After additional visits with your doctor, you should continue to feel even more comfortable talking with your doctor. Whether you continue to go alone or with someone, it is always a good idea to prepare a list of questions ahead of time for your doctor. This can help you remember everything you want to ask and keep the discussion focused on the issues that are most important to you. In keeping abreast of new and available treatment, be sure to ask your doctor whether they take part in clinical trials. A doctor who participates in clinical trials is likely to know about new therapies and may be more open to future medical treatments, which could make a big difference in managing your breast cancer.

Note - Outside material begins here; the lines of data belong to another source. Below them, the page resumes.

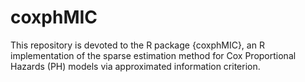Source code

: # coxphMIC
This repository is devoted to the R package {coxphMIC}, an R implementation of the sparse estimation method for Cox Proportional Hazards (PH) models via approximated information criterion. 
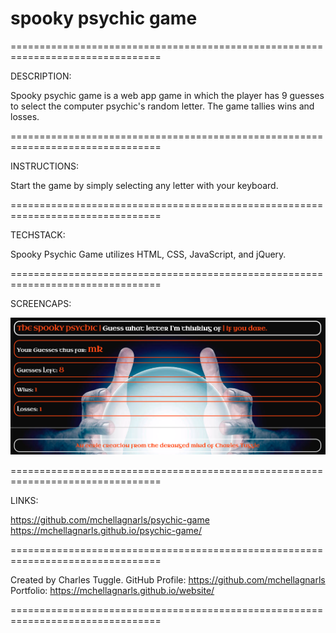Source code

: # spooky psychic game

================================================================================

DESCRIPTION:

Spooky psychic game is a web app game in which the player has 9 guesses to select the computer psychic's random letter. The game tallies wins and losses.

================================================================================

INSTRUCTIONS:

Start the game by simply selecting any letter with your keyboard. 

================================================================================

TECHSTACK:

Spooky Psychic Game utilizes HTML, CSS, JavaScript, and jQuery.

================================================================================

SCREENCAPS:

![Spooky Psychic Game](spookypsychicgame.png)

================================================================================

LINKS:

https://github.com/mchellagnarls/psychic-game
https://mchellagnarls.github.io/psychic-game/


================================================================================

Created by Charles Tuggle. 
GitHub Profile: https://github.com/mchellagnarls
Portfolio: https://mchellagnarls.github.io/website/

================================================================================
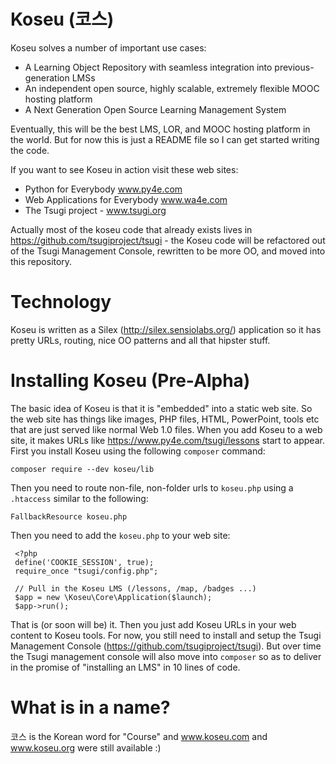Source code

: # Koseu (코스)

Koseu solves a number of important use cases:

* A Learning Object Repository with seamless integration into previous-generation LMSs
* An independent open source, highly scalable, extremely flexible MOOC hosting platform
* A Next Generation Open Source Learning Management System

Eventually, this will be the best LMS, LOR, and MOOC hosting platform in the world.  But for now this is just a README file
so I can get started writing the code.

If you want to see Koseu in action visit these web sites:

* Python for Everybody www.py4e.com
* Web Applications for Everybody www.wa4e.com
* The Tsugi project - www.tsugi.org

Actually most of the koseu code that already exists lives in https://github.com/tsugiproject/tsugi - the Koseu
code will be refactored out of the Tsugi Management Console, rewritten to be more OO, and moved into this repository.

# Technology

Koseu is written as a Silex (http://silex.sensiolabs.org/) application so it
has pretty URLs, routing, nice OO patterns and all that hipster stuff.

# Installing Koseu (Pre-Alpha)

The basic idea of Koseu is that it is "embedded" into a static web site.  So the web site has things like images, 
PHP files, HTML, PowerPoint, tools etc that are just served like normal Web 1.0 files.  When you add Koseu to a
web site, it makes URLs like https://www.py4e.com/tsugi/lessons start to appear.  First you install Koseu using the
following `composer` command:

    composer require --dev koseu/lib

Then you need to route non-file, non-folder urls to `koseu.php` using a `.htaccess` similar to the following:

    FallbackResource koseu.php

Then you need to add the `koseu.php` to your web site:

     <?php
     define('COOKIE_SESSION', true);
     require_once "tsugi/config.php";

     // Pull in the Koseu LMS (/lessons, /map, /badges ...)
     $app = new \Koseu\Core\Application($launch);
     $app->run();

That is (or soon will be) it.  Then you just add Koseu URLs in your web content to Koseu tools.  For now,
you still need to install and setup the Tsugi Management Console (https://github.com/tsugiproject/tsugi).
But over time the Tsugi management console will also move into `composer` so as to deliver in the promise of
"installing an LMS" in 10 lines of code.

# What is in a name?

코스 is the Korean word for "Course" and www.koseu.com and www.koseu.org were still available :)

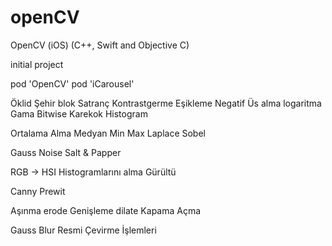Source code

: # openCV
OpenCV (iOS) (C++, Swift and Objective C)

initial project

pod 'OpenCV'
pod 'iCarousel'



Öklid
Şehir blok
Satranç
Kontrastgerme
Eşikleme
Negatif
Üs alma
logaritma
Gama
Bitwise
Karekok
Histogram


Ortalama Alma
Medyan Min Max
Laplace
Sobel


Gauss Noise
Salt & Papper


RGB -> HSI
Histogramlarını alma
Gürültü

Canny
Prewit

Aşınma erode
Genişleme dilate
Kapama 
Açma


Gauss Blur 
Resmi Çevirme İşlemleri

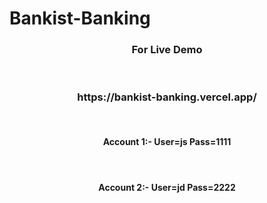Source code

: # Bankist-Banking
<h3 align="center"> For Live Demo</h3>
<br/>
<h3 align="center"> https://bankist-banking.vercel.app/ </h3>
<br/>

<h4 align="center"> Account 1:- User=js   Pass=1111</h4>
<br/>
<h4 align="center"> Account 2:- User=jd   Pass=2222</h4>

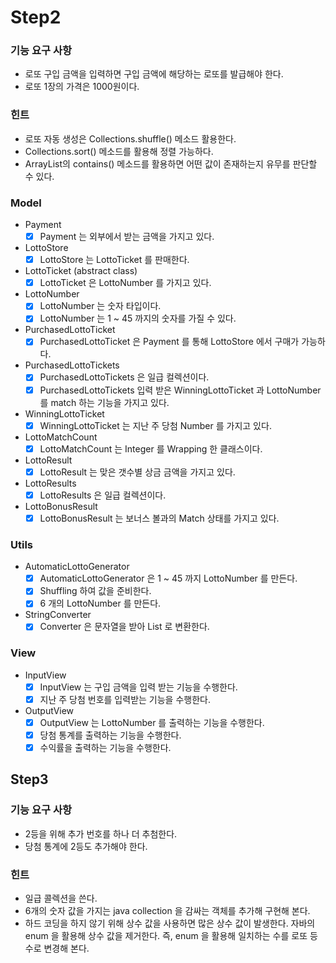 # Step2 
### 기능 요구 사항
* 로또 구입 금액을 입력하면 구입 금액에 해당하는 로또를 발급해야 한다.
* 로또 1장의 가격은 1000원이다.

### 힌트
* 로또 자동 생성은 Collections.shuffle() 메소드 활용한다.
* Collections.sort() 메소드를 활용해 정렬 가능하다.
* ArrayList의 contains() 메소드를 활용하면 어떤 값이 존재하는지 유무를 판단할 수 있다.

### Model
* Payment
    * [x] Payment 는 외부에서 받는 금액을 가지고 있다.
    
* LottoStore
    * [x] LottoStore 는 LottoTicket 를 판매한다.
    
* LottoTicket (abstract class)
    * [x] LottoTicket 은 LottoNumber 를 가지고 있다.
    
* LottoNumber
    * [x] LottoNumber 는 숫자 타입이다.
    * [x] LottoNumber 는 1 ~ 45 까지의 숫자를 가질 수 있다.
        
* PurchasedLottoTicket
    * [x] PurchasedLottoTicket 은 Payment 를 통해 LottoStore 에서 구매가 가능하다. 

* PurchasedLottoTickets
    * [x] PurchasedLottoTickets 은 일급 컬렉션이다.
    * [x] PurchasedLottoTickets 입력 받은 WinningLottoTicket 과 LottoNumber 를 match 하는 기능을 가지고 있다.
    
* WinningLottoTicket
    * [x] WinningLottoTicket 는 지난 주 당첨 Number 를 가지고 있다.

* LottoMatchCount
    * [x] LottoMatchCount 는 Integer 를 Wrapping 한 클래스이다.
    
* LottoResult
    * [x] LottoResult 는 맞은 갯수별 상금 금액을 가지고 있다.
     
* LottoResults
    * [x] LottoResults 은 일급 컬렉션이다.

* LottoBonusResult
    * [x] LottoBonusResult 는 보너스 볼과의 Match 상태를 가지고 있다.

### Utils
* AutomaticLottoGenerator
    * [x] AutomaticLottoGenerator 은 1 ~ 45 까지 LottoNumber 를 만든다.
    * [x] Shuffling 하여 값을 준비한다.
    * [x] 6 개의 LottoNumber 를 만든다. 
    
* StringConverter
    * [x] Converter 은 문자열을 받아 List<Integer> 로 변환한다.

### View
* InputView
    * [x] InputView 는 구입 금액을 입력 받는 기능을 수행한다.
    * [x] 지난 주 당첨 번호를 입력받는 기능을 수행한다.
    
* OutputView
    * [x] OutputView 는 LottoNumber 를 출력하는 기능을 수행한다.
    * [x] 당첨 통계를 출력하는 기능을 수행한다.
    * [x] 수익률을 출력하는 기능을 수행한다.
    
## Step3

### 기능 요구 사항
* 2등을 위해 추가 번호를 하나 더 추첨한다.
* 당첨 통계에 2등도 추가해야 한다.

### 힌트
* 일급 콜렉션을 쓴다.
* 6개의 숫자 값을 가지는 java collection 을 감싸는 객체를 추가해 구현해 본다.
* 하드 코딩을 하지 않기 위해 상수 값을 사용하면 많은 상수 값이 발생한다. 자바의 enum 을 활용해 상수 값을 제거한다. 즉, enum 을 활용해 일치하는 수를 로또 등수로 변경해 본다.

In general, the best relationship you can have with your doctor is one where you are open and do not feel shy about speaking frankly. Be sure to update your doctor about how you are feeling and about your full family history of breast and other cancers. This information helps your doctor understand your risk of breast cancer and your risk of breast cancer returning.
- Talking with your Provider: An open line of communication between you and your doctor can make a big difference in both quality of life and a sense of empowerment over the care received. Being your own advocate will help you better understand your treatment. It will also help you be actively involved in your care. Keeping the lines of communication open reduces the chances for misunderstandings between you and your doctor. Here are a few tips:
- Ask questions. Ask questions about anything that you do not understand, and do not be afraid to ask the question again if you don’t understand the answer.
- Take notes. Make notes about what you discuss so that you can refer to them as needed.
- Ask for what you need. It is almost always better to ask a question as soon as you think about it rather than put it off for a later date.
- Speak up if you feel there may be a misunderstanding.Most misunderstandings are much easier to resolve right away. If you find it difficult to speak up, ask a friend to speak for you. Do not let miscommunication linger and become an even greater issue.
- Be patient.During your appointments, bring something to read or keep you busy while you are in the waiting room. This will make the time flow more easily and reduce your irritation. Having a physician who is there for you when you need it and who takes the time to answer all of your questions means that they are likely to get backed up at times.
To clarify details about coordinating your care generally or in an emergency, here are some questions to ask your doctor:
- Who should I call if I have any symptoms on weekends or after hours?
- If I need emergency care, where should an ambulance take me?
- What symptoms might suggest an emergency?
- What types of emergencies may occur with cancer like mine?
- Who should I call if I have any side effects?
- Who is ultimately in charge of my care?
- When should I call the clinical trial investigator and when should I call another member of my healthcare team?
Basically, you should feel as if your physician is competent, professional and that he/she really cares about you. Start building this relationship as a healthy young woman; and know that it will benefit you throughout your life journey.